Updating that little black book
Within a single database, the overhead of data protection mechanisms such as
atomicity and locking may be so small as to be irrelevant; local disk access
rates easily outperform wide area network transmission speeds. But a distributed
database system relies on the network as an integral part of the overall virtual
data collection. And the network is slow. Imagine the wait if, before allowing
you to edit a street, the system had to check all other networked databases for
pre-existing locks on the enterprise’s street table. Multi-site coordination adds
overhead and hurts performance just as multiuser coordination in a single database
does, but with a higher performance cost. Consequently, architects of distributed
systems try to minimize their use of the network, sending as few and as brief
messages as possible to keep the enterprise data clean and available.
Commitment phobia. A key strategy for minimizing network utilization is
data replication--the automated storage and maintenance of data copies at
different distinct sites. With replicas of the enterprise’s data deployed at
many distinct sites, applications can operate on local copies of the data instead
of having to communicate with remote sites.
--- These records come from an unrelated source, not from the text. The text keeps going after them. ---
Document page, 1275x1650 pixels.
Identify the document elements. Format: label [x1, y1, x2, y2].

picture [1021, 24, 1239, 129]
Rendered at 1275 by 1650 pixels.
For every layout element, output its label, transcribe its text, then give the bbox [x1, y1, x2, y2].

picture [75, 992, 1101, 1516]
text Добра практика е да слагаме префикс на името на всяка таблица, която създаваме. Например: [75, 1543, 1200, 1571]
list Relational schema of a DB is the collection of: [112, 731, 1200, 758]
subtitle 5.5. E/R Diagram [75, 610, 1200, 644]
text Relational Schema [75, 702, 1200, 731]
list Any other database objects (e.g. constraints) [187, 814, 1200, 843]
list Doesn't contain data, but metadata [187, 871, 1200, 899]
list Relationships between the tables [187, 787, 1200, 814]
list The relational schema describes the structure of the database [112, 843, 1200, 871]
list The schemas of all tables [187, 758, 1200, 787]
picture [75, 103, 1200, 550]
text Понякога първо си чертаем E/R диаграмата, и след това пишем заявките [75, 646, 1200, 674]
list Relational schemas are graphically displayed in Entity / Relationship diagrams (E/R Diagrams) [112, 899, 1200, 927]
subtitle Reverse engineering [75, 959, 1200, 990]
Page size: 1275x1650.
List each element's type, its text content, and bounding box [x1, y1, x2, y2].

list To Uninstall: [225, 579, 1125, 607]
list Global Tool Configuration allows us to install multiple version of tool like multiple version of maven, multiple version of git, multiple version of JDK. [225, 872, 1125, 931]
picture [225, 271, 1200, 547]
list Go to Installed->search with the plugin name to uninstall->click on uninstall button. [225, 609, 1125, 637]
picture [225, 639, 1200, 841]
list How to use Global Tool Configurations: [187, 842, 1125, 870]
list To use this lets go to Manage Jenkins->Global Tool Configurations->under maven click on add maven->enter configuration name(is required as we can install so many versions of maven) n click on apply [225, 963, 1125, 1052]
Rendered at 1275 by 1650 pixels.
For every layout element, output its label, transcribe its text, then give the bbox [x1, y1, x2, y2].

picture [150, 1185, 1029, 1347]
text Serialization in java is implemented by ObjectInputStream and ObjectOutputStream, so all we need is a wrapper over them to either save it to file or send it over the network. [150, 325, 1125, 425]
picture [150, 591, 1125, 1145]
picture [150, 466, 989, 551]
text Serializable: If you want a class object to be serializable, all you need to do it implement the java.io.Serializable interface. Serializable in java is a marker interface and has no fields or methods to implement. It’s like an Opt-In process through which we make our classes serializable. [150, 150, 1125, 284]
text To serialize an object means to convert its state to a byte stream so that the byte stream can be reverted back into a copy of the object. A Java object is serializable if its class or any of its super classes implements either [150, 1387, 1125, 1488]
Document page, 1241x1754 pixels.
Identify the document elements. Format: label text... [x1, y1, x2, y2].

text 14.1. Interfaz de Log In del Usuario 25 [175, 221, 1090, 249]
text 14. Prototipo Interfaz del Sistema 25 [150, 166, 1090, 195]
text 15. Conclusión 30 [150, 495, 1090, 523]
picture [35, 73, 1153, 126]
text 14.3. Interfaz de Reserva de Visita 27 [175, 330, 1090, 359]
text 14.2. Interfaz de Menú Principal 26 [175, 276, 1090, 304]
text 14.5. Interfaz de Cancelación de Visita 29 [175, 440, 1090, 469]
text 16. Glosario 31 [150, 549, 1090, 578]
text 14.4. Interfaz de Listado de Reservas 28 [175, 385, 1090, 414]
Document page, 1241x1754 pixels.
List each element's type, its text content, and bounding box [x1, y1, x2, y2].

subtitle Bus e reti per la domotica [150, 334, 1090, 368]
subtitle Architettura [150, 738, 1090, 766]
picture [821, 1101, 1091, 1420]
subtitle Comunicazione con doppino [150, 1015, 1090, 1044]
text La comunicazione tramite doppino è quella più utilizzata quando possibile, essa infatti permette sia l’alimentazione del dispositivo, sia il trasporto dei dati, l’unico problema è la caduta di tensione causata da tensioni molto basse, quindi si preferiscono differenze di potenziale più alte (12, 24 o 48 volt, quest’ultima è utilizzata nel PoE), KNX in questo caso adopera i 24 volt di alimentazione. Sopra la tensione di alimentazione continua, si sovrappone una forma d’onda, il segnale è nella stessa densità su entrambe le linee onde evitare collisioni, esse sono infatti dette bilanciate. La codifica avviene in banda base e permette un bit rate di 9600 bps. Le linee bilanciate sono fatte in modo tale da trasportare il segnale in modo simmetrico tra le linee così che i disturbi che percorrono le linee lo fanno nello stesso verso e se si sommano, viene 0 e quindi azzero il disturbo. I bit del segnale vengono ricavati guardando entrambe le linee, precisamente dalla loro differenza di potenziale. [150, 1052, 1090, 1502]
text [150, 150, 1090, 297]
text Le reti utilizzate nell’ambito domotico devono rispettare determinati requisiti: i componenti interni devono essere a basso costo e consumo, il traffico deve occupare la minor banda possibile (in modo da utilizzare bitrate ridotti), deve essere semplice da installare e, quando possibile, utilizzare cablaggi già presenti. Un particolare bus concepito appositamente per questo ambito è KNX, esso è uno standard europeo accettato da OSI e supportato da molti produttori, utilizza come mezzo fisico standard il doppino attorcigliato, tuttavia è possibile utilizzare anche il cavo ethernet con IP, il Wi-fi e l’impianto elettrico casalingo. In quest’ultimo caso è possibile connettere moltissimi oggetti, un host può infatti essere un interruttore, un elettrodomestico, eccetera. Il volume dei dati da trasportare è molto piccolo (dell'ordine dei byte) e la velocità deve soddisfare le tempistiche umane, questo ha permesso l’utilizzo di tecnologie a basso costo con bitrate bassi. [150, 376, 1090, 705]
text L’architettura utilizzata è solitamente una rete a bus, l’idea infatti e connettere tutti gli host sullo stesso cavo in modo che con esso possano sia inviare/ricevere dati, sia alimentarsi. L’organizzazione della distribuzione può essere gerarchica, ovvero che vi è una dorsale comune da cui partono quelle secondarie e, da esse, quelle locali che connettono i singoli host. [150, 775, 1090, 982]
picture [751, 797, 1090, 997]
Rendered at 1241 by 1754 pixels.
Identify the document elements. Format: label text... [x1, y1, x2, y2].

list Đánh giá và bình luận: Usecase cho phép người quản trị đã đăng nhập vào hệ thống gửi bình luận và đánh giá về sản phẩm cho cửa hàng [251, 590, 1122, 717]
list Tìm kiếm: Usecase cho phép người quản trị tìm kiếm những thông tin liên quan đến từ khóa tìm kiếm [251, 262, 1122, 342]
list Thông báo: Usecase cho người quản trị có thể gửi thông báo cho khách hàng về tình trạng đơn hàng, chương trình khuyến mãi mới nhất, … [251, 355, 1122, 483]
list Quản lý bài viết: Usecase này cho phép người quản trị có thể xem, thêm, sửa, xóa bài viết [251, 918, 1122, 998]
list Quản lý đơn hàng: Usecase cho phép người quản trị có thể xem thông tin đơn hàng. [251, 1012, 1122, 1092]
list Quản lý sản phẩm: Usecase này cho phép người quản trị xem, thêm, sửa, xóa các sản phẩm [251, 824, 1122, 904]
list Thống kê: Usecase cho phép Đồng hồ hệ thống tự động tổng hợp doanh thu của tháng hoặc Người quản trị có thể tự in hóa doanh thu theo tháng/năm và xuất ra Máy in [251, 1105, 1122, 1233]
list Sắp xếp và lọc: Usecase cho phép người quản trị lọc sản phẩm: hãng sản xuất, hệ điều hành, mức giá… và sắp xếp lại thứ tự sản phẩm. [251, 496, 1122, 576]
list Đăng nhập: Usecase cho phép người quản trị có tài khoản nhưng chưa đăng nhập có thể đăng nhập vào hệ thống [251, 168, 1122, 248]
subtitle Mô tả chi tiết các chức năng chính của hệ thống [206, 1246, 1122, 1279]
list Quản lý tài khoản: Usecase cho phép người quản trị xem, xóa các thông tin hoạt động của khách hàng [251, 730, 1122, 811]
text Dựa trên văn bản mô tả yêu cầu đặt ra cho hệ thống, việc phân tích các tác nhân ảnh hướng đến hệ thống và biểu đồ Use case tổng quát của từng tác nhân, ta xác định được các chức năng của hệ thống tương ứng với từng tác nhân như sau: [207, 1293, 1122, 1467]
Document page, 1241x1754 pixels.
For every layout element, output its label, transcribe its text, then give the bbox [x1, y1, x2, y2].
The replication software keeps all
sites up to date by broadcasting changes throughout the system.
If you followed the earlier summary of data protection, you’ll realize the basic
problem with data replication: to guarantee atomicity and concurrency across the
enterprise, no transaction should be allowed to commit until it has completed
successfully not just in the local database, but also on all replicates in the
distributed system. The problem is that if even one site is unavailable for any
reason, no other site will be able to update anything! Similar to decision making
by absolute consensus, the downed site can’t copy the local update, so it can’t
send back a commit confirmation. Without confirmation, attempted transactions
must roll back.
Organizations and vendors work around this problem in several ways. One is to
accept a less ambitious definition of distributed database systems. Instead of
allowing every site to update the enterprise dataset, one site becomes the "root"
responsible for the primary copy. Root changes to the primary copy ripple out to
secondary, read-only copies at remote sites. This strategy allows both the primary
and any disconnected sites to operate continuously (with outdated data at the
remote site), until a restored connection brings them back into synch with the
primary dataset.